SISTER ACT: Lessons Learned by Phyllis
Photography by Fran Collin
The most important thing is to have a support system. My husband has been a wonderful help by managing Mom’s finances. And when we were away for several weeks, I asked my niece to help. You should also utilize medical personnel and social workers as a resource. When Mom had to leave Rusk, I asked a social worker for advice about finding another place. She was the one who suggested the Hebrew Home for the Aged.
I’ve also learned the importance of being able to adapt. For instance, I wanted Mom to be at my daughter’s baby shower in New York City, but couldn’t drive the whole round-trip. I asked someone to drive Mom partway, we rendezvoused and I was able to drive Mom the rest of the way.

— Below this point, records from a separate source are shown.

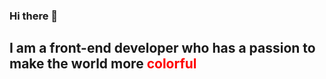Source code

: ### Hi there 👋 

## I am a front-end developer who has a passion to make the world more <span style="color:red;"> colorful <span>
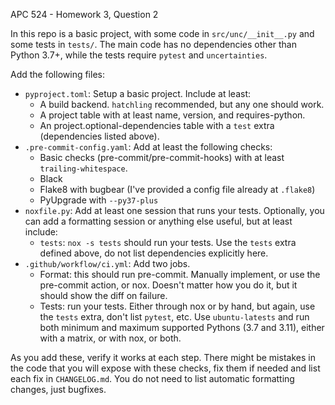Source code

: APC 524 - Homework 3, Question 2

In this repo is a basic project, with some code in `src/unc/__init__.py` and some tests in `tests/`. The
main code has no dependencies other than Python 3.7+, while the tests require `pytest` and `uncertainties`.

Add the following files:

* `pyproject.toml`: Setup a basic project. Include at least:
    * A build backend. `hatchling` recommended, but any one should work.
    * A project table with at least name, version, and requires-python.
    * An project.optional-dependencies table with a `test` extra (dependencies listed above).
* `.pre-commit-config.yaml`: Add at least the following checks:
    * Basic checks (pre-commit/pre-commit-hooks) with at least `trailing-whitespace`.
    * Black
    * Flake8 with bugbear (I've provided a config file already at `.flake8`)
    * PyUpgrade with `--py37-plus`
* `noxfile.py`: Add at least one session that runs your tests. Optionally, you can add a formatting session or anything else useful, but at least include:
    * `tests`: `nox -s tests` should run your tests. Use the `tests` extra defined above, do not list dependencies explicitly here.
* `.github/workflow/ci.yml`: Add two jobs.
    - Format: this should run pre-commit. Manually implement, or use the pre-commit action, or nox. Doesn't matter how you do it, but it should show the diff on failure.
    - Tests: run your tests. Either through nox or by hand, but again, use the `tests` extra, don't list `pytest`, etc. Use `ubuntu-latests` and run both minimum and maximum supported Pythons (3.7 and 3.11), either with a matrix, or with nox, or both.

As you add these, verify it works at each step. There might be mistakes in the code that you will expose with these checks, fix them if needed and list each fix in `CHANGELOG.md`. You do not need to list automatic formatting changes, just bugfixes.
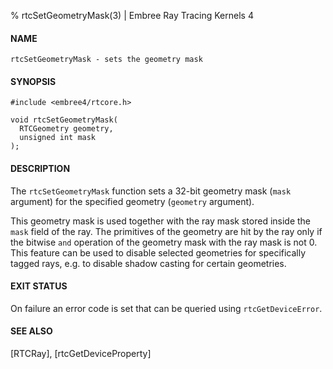 % rtcSetGeometryMask(3) | Embree Ray Tracing Kernels 4

#### NAME

    rtcSetGeometryMask - sets the geometry mask

#### SYNOPSIS

    #include <embree4/rtcore.h>

    void rtcSetGeometryMask(
      RTCGeometry geometry,
      unsigned int mask
    );

#### DESCRIPTION

The `rtcSetGeometryMask` function sets a 32-bit geometry mask (`mask`
argument) for the specified geometry (`geometry` argument).

This geometry mask is used together with the ray mask stored inside
the `mask` field of the ray. The primitives of the geometry are hit by
the ray only if the bitwise `and` operation of the geometry mask with
the ray mask is not 0. This feature can be used to disable selected
geometries for specifically tagged rays, e.g. to disable shadow casting
for certain geometries.

#### EXIT STATUS

On failure an error code is set that can be queried using
`rtcGetDeviceError`.

#### SEE ALSO

[RTCRay], [rtcGetDeviceProperty]

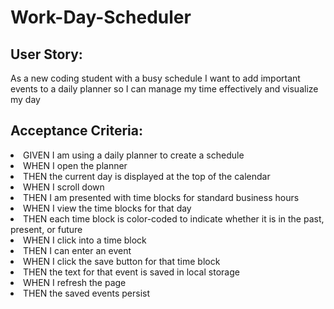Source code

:<h1> Work-Day-Scheduler</h1>


<h2> User Story: </h2>
<p> As a new coding student with a busy schedule
I want to add important events to a daily planner
so I can manage my time effectively and visualize my day</p>


<h2> Acceptance Criteria: </h2>
<li>GIVEN I am using a daily planner to create a schedule</li>
<li>WHEN I open the planner</li>
<li>THEN the current day is displayed at the top of the calendar</li>
<li>WHEN I scroll down</li>
<li>THEN I am presented with time blocks for standard business hours</li>
<li>WHEN I view the time blocks for that day</li>
<li>THEN each time block is color-coded to indicate whether it is in the past, present, or future</li>
<li>WHEN I click into a time block</li>
<li>THEN I can enter an event</li>
<li>WHEN I click the save button for that time block</li>
<li>THEN the text for that event is saved in local storage</li>
<li>WHEN I refresh the page</li>
<li>THEN the saved events persist</li>
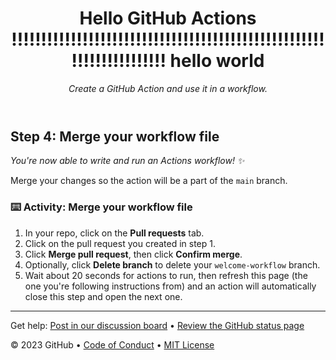 <header>

<!--
  <<< Author notes: Course header >>>
  Include a 1280x640 image, course title in sentence case, and a concise description in emphasis.
  In your repository settings: enable template repository, add your 1280x640 social image, auto delete head branches.
  Add your open source license, GitHub uses MIT license.
-->

# Hello GitHub Actions !!!!!!!!!!!!!!!!!!!!!!!!!!!!!!!!!!!!!!!!!!!!!!!!!!!!!!!!!!!!!!!!!!!!! hello world

_Create a GitHub Action and use it in a workflow._

</header>

<!--
  <<< Author notes: Step 4 >>>
  Start this step by acknowledging the previous step.
  Define terms and link to docs.github.com.
-->

## Step 4: Merge your workflow file

_You're now able to write and run an Actions workflow! :sparkles:_

Merge your changes so the action will be a part of the `main` branch.

### :keyboard: Activity: Merge your workflow file

1. In your repo, click on the **Pull requests** tab.
1. Click on the pull request you created in step 1.
1. Click **Merge pull request**, then click **Confirm merge**.
1. Optionally, click **Delete branch** to delete your `welcome-workflow` branch.
1. Wait about 20 seconds for actions to run, then refresh this page (the one you're following instructions from) and an action will automatically close this step and open the next one.

<footer>

<!--
  <<< Author notes: Footer >>>
  Add a link to get support, GitHub status page, code of conduct, license link.
-->

---

Get help: [Post in our discussion board](https://github.com/skills/.github/discussions) &bull; [Review the GitHub status page](https://www.githubstatus.com/)

&copy; 2023 GitHub &bull; [Code of Conduct](https://www.contributor-covenant.org/version/2/1/code_of_conduct/code_of_conduct.md) &bull; [MIT License](https://gh.io/mit)

</footer>
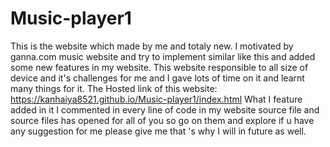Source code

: # Music-player1
This is the website which made by me and totaly new. I motivated by ganna.com music website and try to implement similar like this and added some new features in my website. This website responsible to all size of device and it's challenges for me and I gave lots of time on it and learnt many things for it.
The Hosted link of this website: https://kanhaiya8521.github.io/Music-player1/index.html
What I feature added in it I commented in every line of code in my website source file and source files has opened for all of you so go on them and explore if u have any suggestion for me please give me that 's why I will in future as well.

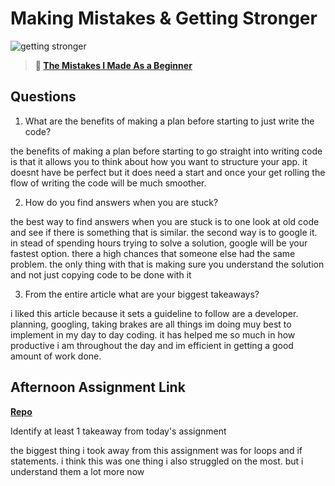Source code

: # Making Mistakes & Getting Stronger

![getting stronger](https://bcw.blob.core.windows.net/public/img/lesson-images/js-bootcamp-logo.jpg)

> **📖 [The Mistakes I Made As a Beginner](https://codeworksacademy.com/fs-student-guide/resources/wk2/06-Coding-Mistakes)**

## Questions

1. What are the benefits of making a plan before starting to just write the code?

the benefits of making a plan before starting to go straight into writing code is that it allows you to think about how you want to structure your app. it doesnt have be perfect but it does need a start and once your get rolling the flow of writing the code will be much smoother.

2. How do you find answers when you are stuck?

the best way to find answers when you are stuck is to one look at old code and see if there is something that is similar. the second way is to google it. in stead of spending hours trying to solve a solution, google will be your fastest option. there a high chances that someone else had the same problem. the only thing with that is making sure you understand the solution and not just copying code to be done with it

3. From the entire article what are your biggest takeaways?

i liked this article because it sets a guideline to follow are a developer. planning, googling, taking brakes are all things im doing muy best to implement in my day to day coding. it has helped me so much in how productive i am throughout the day and im efficient in getting a good amount of work done. 

## Afternoon Assignment Link

**[Repo](https://github.com/big-daddy-dom/boss2)**

Identify at least 1 takeaway from today's assignment

the biggest thing i took away from this assignment was for loops and if statements. i think this was one thing i also struggled on the most. but i understand them a lot more now 
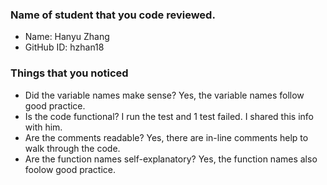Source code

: ### Name of student that you code reviewed.
- Name: Hanyu Zhang
- GitHub ID: hzhan18


### Things that you noticed
- Did the variable names make sense? Yes, the variable names follow good practice.
- Is the code functional? I run the test and 1 test failed. I shared this info with him.
- Are the comments readable? Yes, there are in-line comments help to walk through the code.
- Are the function names self-explanatory? Yes, the function names also foolow good practice.

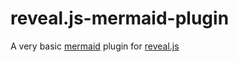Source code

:# reveal.js-mermaid-plugin
A very basic [mermaid](https://github.com/knsv/mermaid) plugin for [reveal.js](https://github.com/hakimel/reveal.js)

Since I live closest, the burden is still mainly on me. In February I developed shingles. But I’ve found that the best stress-reducer is the gym. I pass by my mother’s house on the way and I feel guilty, but I need that gym.
I exercise every chance I get. When Mom was in the Rusk Institute, I traveled from Philadelphia, where I was working then, to Manhattan, several times a week. I worked off tension by walking from the bus terminal, all the way across the city, rather than take a cab.
Lastly, I must have music. Any kind—classical popular, folk. It saves my life and my sanity!